Uno sportello della Agenzia delle Entrate
Uno sportello della Agenzia delle Entrate

Con la risoluzione n.15/E datata 13 febbraio 2012, l’Agenzie delle Entrata ha dato delucidazioni sui limiti della liquidazione trimestrale dell’IVA e ha così chiarito i contenuti del decreto di sviluppo.
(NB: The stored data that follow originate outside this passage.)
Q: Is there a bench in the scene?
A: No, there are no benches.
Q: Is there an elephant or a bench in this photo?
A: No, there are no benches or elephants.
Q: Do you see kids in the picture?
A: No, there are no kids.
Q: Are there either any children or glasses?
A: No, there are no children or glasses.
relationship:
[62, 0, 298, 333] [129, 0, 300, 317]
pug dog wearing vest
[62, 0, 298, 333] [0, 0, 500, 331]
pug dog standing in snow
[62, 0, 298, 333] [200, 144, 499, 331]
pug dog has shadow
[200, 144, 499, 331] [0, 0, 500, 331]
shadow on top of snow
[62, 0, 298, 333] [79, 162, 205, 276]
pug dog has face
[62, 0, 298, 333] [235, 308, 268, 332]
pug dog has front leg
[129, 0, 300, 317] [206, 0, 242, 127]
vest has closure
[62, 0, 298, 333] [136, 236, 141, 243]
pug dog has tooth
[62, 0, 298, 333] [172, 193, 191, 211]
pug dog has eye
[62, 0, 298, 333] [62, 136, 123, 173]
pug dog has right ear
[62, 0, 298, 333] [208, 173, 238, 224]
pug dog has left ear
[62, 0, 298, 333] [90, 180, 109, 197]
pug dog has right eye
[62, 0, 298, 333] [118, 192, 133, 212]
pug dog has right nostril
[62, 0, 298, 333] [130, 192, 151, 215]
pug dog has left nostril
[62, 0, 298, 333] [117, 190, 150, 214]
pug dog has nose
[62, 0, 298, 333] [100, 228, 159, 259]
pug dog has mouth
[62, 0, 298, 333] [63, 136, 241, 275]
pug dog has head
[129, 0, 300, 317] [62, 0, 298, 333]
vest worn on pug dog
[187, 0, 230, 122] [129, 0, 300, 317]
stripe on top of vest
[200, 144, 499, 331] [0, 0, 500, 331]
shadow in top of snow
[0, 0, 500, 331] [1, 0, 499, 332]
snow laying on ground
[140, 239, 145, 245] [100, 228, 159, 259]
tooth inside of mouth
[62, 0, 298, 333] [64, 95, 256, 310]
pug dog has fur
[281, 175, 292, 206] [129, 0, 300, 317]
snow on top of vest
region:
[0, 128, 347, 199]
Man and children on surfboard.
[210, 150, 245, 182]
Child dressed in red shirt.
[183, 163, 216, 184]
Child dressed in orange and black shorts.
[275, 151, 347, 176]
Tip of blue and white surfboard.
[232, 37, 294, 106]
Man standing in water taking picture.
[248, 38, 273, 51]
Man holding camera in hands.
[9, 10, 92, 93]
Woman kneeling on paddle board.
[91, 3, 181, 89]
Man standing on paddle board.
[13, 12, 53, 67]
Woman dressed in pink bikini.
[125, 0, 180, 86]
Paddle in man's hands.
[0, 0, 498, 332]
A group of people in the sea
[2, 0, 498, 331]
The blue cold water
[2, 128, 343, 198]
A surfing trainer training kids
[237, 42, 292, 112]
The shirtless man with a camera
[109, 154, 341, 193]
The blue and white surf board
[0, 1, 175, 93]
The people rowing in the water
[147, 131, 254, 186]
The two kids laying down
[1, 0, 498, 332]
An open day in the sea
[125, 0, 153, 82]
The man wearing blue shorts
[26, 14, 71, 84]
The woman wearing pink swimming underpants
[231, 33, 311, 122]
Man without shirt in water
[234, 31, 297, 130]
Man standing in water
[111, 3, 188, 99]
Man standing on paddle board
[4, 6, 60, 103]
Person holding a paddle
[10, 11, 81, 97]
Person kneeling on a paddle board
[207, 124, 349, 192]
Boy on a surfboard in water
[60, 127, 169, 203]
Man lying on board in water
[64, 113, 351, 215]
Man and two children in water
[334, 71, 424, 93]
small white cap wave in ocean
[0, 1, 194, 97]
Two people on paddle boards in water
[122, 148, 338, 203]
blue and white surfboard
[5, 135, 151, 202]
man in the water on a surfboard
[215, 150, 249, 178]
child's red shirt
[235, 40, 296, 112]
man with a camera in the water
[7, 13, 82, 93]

Sulla base del decreto emanato dal governo la contabilità semplificata, quella che prevede il versamento trimestrale dell’Iva, è il regime naturale per le “persone fisiche che esercitano imprese commerciali” a patto che nell’anno precedente abbiano conseguito “ricavi”, di cui agli artt. 57 e 85, DPR 917/86, compresi tra euro 30.000 e euro 400.000, per le prestazioni di servizi, ovvero tra euro 30.000 e euro 700.000, per le altre attività, tuttavia non aveva prevista l’innalzamento dei limiti per rientrare nella liquidazione trimestrale. La norma precedente prevedeva l’opzione per tutti i contribuenti che nell’anno solare precedente avevano realizzato un volume d’affari non superiore a euro 309.874,14, per le imprese con oggetto le prestazioni di servizi e per gli esercenti arti o professioni, ovvero a euro 516.456,90, per le imprese che svolgono altre attività.

Attualmente, quindi, i limiti per effettuare la liquidazione trimestrale coincidono con quelli fissati per il regime di contabilità semplificata.